- **Data in this exercise**

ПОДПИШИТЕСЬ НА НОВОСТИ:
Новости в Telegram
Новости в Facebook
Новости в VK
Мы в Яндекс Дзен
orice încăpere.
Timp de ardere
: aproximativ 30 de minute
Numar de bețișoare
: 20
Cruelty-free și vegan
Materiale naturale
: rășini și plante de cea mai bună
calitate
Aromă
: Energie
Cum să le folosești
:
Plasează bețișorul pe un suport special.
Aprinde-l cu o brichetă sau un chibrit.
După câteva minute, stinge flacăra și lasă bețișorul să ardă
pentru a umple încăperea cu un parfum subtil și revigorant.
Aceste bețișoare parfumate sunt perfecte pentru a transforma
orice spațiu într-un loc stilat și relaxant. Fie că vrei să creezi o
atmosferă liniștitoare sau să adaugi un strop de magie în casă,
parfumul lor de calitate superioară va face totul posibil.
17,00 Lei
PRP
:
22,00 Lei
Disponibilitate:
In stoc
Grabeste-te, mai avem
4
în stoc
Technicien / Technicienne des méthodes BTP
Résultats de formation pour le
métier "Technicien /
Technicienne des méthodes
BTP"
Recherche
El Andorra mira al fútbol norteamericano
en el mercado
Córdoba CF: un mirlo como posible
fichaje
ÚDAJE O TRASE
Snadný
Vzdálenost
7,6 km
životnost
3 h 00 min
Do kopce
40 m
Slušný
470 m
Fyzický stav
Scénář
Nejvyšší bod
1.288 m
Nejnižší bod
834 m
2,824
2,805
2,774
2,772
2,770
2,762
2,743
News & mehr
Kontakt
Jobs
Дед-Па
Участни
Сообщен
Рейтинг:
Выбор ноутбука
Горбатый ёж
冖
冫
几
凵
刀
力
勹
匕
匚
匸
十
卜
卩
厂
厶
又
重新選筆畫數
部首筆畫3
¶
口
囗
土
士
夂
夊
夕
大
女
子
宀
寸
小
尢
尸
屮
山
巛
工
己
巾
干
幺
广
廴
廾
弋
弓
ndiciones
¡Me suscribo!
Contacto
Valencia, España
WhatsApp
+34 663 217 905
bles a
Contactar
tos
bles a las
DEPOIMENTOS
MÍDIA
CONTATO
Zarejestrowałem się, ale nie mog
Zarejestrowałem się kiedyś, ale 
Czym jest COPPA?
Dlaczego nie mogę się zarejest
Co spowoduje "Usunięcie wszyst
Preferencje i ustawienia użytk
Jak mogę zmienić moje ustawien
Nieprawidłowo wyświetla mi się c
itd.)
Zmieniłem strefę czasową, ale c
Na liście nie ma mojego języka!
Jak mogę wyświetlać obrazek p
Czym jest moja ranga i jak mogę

- **Job item**
Return every line of the listing above verbatim, in its original order, with no changes.

- **Response box**
ПОДПИШИТЕСЬ НА НОВОСТИ:
Новости в Telegram
Новости в Facebook
Новости в VK
Мы в Яндекс Дзен
orice încăpere.
Timp de ardere
: aproximativ 30 de minute
Numar de bețișoare
: 20
Cruelty-free și vegan
Materiale naturale
: rășini și plante de cea mai bună
calitate
Aromă
: Energie
Cum să le folosești
:
Plasează bețișorul pe un suport special.
Aprinde-l cu o brichetă sau un chibrit.
După câteva minute, stinge flacăra și lasă bețișorul să ardă
pentru a umple încăperea cu un parfum subtil și revigorant.
Aceste bețișoare parfumate sunt perfecte pentru a transforma
orice spațiu într-un loc stilat și relaxant. Fie că vrei să creezi o
atmosferă liniștitoare sau să adaugi un strop de magie în casă,
parfumul lor de calitate superioară va face totul posibil.
17,00 Lei
PRP
:
22,00 Lei
Disponibilitate:
In stoc
Grabeste-te, mai avem
4
în stoc
Technicien / Technicienne des méthodes BTP
Résultats de formation pour le
métier "Technicien /
Technicienne des méthodes
BTP"
Recherche
El Andorra mira al fútbol norteamericano
en el mercado
Córdoba CF: un mirlo como posible
fichaje
ÚDAJE O TRASE
Snadný
Vzdálenost
7,6 km
životnost
3 h 00 min
Do kopce
40 m
Slušný
470 m
Fyzický stav
Scénář
Nejvyšší bod
1.288 m
Nejnižší bod
834 m
2,824
2,805
2,774
2,772
2,770
2,762
2,743
News & mehr
Kontakt
Jobs
Дед-Па
Участни
Сообщен
Рейтинг:
Выбор ноутбука
Горбатый ёж
冖
冫
几
凵
刀
力
勹
匕
匚
匸
十
卜
卩
厂
厶
又
重新選筆畫數
部首筆畫3
¶
口
囗
土
士
夂
夊
夕
大
女
子
宀
寸
小
尢
尸
屮
山
巛
工
己
巾
干
幺
广
廴
廾
弋
弓
ndiciones
¡Me suscribo!
Contacto
Valencia, España
WhatsApp
+34 663 217 905
bles a
Contactar
tos
bles a las
DEPOIMENTOS
MÍDIA
CONTATO
Zarejestrowałem się, ale nie mog
Zarejestrowałem się kiedyś, ale 
Czym jest COPPA?
Dlaczego nie mogę się zarejest
Co spowoduje "Usunięcie wszyst
Preferencje i ustawienia użytk
Jak mogę zmienić moje ustawien
Nieprawidłowo wyświetla mi się c
itd.)
Zmieniłem strefę czasową, ale c
Na liście nie ma mojego języka!
Jak mogę wyświetlać obrazek p
Czym jest moja ranga i jak mogę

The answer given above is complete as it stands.